Derrière l’ouverture du Market Sounding consacré à sa réhabilitation se dessine une stratégie de long terme où le ministère des Finances, conduit par Louis Paul Motaze, a joué un rôle déterminant en rétablissant la crédibilité financière de l’entreprise avant d’engager sa reconstruction industrielle.
Le pari du redressement financier
Au lendemain du sinistre de mai 2019, la priorité n’était pas de reconstruire les unités détruites, mais d’éviter l’effondrement financier de la SONARA.
Endettée à hauteur de plusieurs centaines de milliards de FCFA, l’entreprise faisait peser un risque sur l’ensemble du système bancaire camerounais.
Sous les orientations du chef de l’État, le ministère des Finances a alors engagé une vaste opération de restructuration de la dette.
Les accords conclus avec les banques locales, puis avec les principaux fournisseurs internationaux de pétrole, ont progressivement restauré la confiance des créanciers.
Cette stratégie a permis de transformer une entreprise en difficulté en un actif redevenu finançable.
Créer les conditions de l’investissement
L’autre innovation majeure réside dans la mise en place d’un compte séquestre alimenté par une contribution prélevée sur les produits pétroliers.
Ce mécanisme garantit les remboursements des dettes restructurées tout en sécurisant les ressources nécessaires à la relance.
À cette discipline financière se sont ajoutées :
- la recapitalisation de la dette fiscale ;
- les études techniques de reconstruction ;
- l’élaboration du programme PARRAS 24.
Autant d’étapes qui ont permis de préparer un projet industriel crédible avant de solliciter les investisseurs.
L’heure des partenaires industriels
Le Market Sounding organisé à Yaoundé marque ainsi un changement de séquence.
Il ne s’agit plus de sauver la SONARA, mais de définir les modalités du partenariat qui accompagnera sa modernisation.
Cette consultation internationale doit permettre d’affiner le modèle économique et d’identifier les opérateurs capables d’accompagner la renaissance de la raffinerie.

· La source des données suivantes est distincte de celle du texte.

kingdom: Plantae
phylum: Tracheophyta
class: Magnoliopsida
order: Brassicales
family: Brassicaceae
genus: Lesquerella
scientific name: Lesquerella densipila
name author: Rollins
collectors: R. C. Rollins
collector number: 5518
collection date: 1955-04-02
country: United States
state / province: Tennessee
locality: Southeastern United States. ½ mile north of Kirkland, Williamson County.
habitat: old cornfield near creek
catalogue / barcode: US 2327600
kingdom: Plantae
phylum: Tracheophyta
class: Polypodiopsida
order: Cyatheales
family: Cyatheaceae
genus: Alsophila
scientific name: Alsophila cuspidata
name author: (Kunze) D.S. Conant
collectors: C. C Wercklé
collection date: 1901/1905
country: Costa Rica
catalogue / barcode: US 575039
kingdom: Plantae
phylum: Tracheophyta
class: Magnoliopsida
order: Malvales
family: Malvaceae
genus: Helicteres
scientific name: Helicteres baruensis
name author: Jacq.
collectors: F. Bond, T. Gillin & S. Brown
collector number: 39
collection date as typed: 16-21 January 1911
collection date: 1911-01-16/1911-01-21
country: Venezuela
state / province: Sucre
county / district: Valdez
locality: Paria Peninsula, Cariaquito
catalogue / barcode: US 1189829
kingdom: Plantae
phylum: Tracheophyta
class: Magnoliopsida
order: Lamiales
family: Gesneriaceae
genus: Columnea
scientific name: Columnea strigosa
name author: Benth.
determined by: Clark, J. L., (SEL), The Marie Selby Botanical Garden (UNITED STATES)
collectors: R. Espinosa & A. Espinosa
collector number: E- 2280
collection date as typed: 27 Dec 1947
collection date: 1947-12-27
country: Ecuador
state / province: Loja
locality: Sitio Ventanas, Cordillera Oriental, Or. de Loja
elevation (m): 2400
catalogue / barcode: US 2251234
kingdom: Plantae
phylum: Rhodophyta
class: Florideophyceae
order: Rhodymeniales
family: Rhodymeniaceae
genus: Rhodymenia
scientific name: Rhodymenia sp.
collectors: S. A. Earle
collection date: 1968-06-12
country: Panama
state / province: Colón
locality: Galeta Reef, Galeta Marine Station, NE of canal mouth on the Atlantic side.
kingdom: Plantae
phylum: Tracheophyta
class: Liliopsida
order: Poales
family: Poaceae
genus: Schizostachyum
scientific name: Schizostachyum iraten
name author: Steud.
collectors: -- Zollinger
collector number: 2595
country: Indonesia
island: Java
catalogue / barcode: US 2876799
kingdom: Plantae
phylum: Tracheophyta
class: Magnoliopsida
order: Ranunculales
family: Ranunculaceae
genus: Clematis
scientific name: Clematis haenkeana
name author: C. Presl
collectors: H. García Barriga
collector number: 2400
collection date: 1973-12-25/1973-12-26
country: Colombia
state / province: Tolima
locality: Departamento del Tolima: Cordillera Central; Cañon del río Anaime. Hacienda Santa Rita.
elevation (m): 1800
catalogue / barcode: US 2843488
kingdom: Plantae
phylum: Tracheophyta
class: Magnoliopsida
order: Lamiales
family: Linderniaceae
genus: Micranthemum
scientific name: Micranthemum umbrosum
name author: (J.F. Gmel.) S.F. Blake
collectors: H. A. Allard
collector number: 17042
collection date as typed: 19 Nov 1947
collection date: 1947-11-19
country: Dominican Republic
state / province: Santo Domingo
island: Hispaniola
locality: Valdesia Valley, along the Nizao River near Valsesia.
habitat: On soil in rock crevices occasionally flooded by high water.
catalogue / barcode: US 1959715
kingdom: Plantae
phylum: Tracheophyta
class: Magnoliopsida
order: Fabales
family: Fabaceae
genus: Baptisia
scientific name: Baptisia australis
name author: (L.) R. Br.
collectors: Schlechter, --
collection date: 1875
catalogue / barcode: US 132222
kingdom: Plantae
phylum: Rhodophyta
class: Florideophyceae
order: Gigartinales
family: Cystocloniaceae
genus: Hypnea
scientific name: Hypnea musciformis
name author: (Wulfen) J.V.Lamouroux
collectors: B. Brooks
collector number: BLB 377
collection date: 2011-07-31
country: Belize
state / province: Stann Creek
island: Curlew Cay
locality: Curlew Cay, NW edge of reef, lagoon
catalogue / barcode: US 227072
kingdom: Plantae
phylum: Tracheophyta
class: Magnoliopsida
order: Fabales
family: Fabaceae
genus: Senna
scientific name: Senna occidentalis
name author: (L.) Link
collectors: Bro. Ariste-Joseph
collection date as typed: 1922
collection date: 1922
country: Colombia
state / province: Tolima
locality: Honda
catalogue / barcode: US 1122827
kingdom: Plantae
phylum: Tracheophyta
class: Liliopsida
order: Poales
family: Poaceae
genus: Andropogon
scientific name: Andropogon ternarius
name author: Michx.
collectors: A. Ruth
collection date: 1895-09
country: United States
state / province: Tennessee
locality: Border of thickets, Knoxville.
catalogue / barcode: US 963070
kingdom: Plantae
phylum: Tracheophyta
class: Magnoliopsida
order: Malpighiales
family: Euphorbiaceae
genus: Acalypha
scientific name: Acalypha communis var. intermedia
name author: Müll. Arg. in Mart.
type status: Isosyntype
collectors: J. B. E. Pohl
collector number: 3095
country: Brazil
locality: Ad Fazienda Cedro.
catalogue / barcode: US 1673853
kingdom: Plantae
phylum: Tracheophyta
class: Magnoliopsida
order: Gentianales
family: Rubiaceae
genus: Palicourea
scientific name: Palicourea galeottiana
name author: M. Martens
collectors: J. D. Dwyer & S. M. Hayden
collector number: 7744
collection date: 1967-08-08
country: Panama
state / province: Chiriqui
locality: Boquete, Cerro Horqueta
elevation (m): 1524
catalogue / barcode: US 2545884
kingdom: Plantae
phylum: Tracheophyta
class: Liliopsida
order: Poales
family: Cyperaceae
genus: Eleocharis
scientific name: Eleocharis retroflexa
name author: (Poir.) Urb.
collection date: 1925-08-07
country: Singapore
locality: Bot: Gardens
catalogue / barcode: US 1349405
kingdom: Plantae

Dans cette trajectoire, Louis Paul Motaze, ministre des Finances, apparaît comme l’artisan de la phase préparatoire.
En sécurisant les financements, en rassurant les marchés et en coordonnant les négociations avec les créanciers, il a contribué à replacer la SONARA au cœur de la stratégie énergétique du Cameroun.
Le défi est désormais industriel : transformer cette stabilité financière retrouvée en une raffinerie moderne, compétitive et durable.